Beyond the velvet rope, men in velvet pants. Johnny Depp, André Benjamin and others rock the ''neo-dandy'' look
When Miami’s heat couldn’t keep Jamie Foxx and Snoop Dogg from donning velvet and paisley at last month’s MTV Video Music Awards, it was clear that peacocks are first in style’s new pecking order. And the neo-dandy look — patterned fabrics, billowy silhouettes, and velvet — isn’t just for the red carpet: Johnny Depp and Heath Ledger flaunt flouncy shirts in The Libertine and Casanova, respectively; Ludacris sports a fedora and channels Austin Powers in his ”Number One Spot” video; and OutKast’s André Benjamin is known as much for his natty ensembles as his music. Meanwhile, top designers will push the trend for fall, most notably Gucci, with velvet jackets, and Armani, with fur-trimmed leather.

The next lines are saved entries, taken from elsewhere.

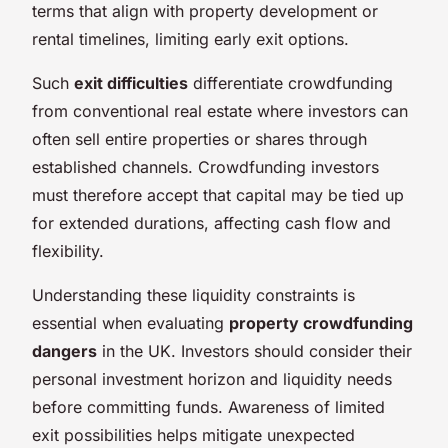
terms that align with property development or
rental timelines, limiting early exit options.
Such
exit difficulties
differentiate crowdfunding
from conventional real estate where investors can
often sell entire properties or shares through
established channels. Crowdfunding investors
must therefore accept that capital may be tied up
for extended durations, affecting cash flow and
flexibility.
Understanding these liquidity constraints is
essential when evaluating
property crowdfunding
dangers
in the UK. Investors should consider their
personal investment horizon and liquidity needs
before committing funds. Awareness of limited
exit possibilities helps mitigate unexpected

”This era is about standing out,” says Heatherette designer Richie Rich (who put Scissor Sisters’ Jake Shears in a rhinestoned vest for Live 8). ”Brad Pitt can wear a flowery Miu Miu shirt and women are thrilled.”
The go-to fop artist is Depp. In addition to The Libertine, the actor voices the impeccably dressed Victor Van Dort in Corpse Bride and suited up in a red velvet jacket in Charlie and the Chocolate Factory. Says Andrew Bolton, curator of 2004’s ”Bravehearts: Men in Skirts” exhibit at NYC’s Metropolitan Museum of Art: ”Depp is never afraid to tackle roles that, sartorially speaking, challenge dominant ideals of masculinity,” while his offscreen look is ”associated with the 19th-century French dandy.”
Break it to Depp gently, but flamboyant male fashion is nothing new. ”The heyday of male peacockery was in the 17th century, when men outshone women,” says Bolton. And today’s peacocks are just as keen to preen. Says the Black Eyed Peas’ will.i.am: ”Jay-Z and Diddy are now CEOs saying you don’t have to do the baggies and T-shirts.”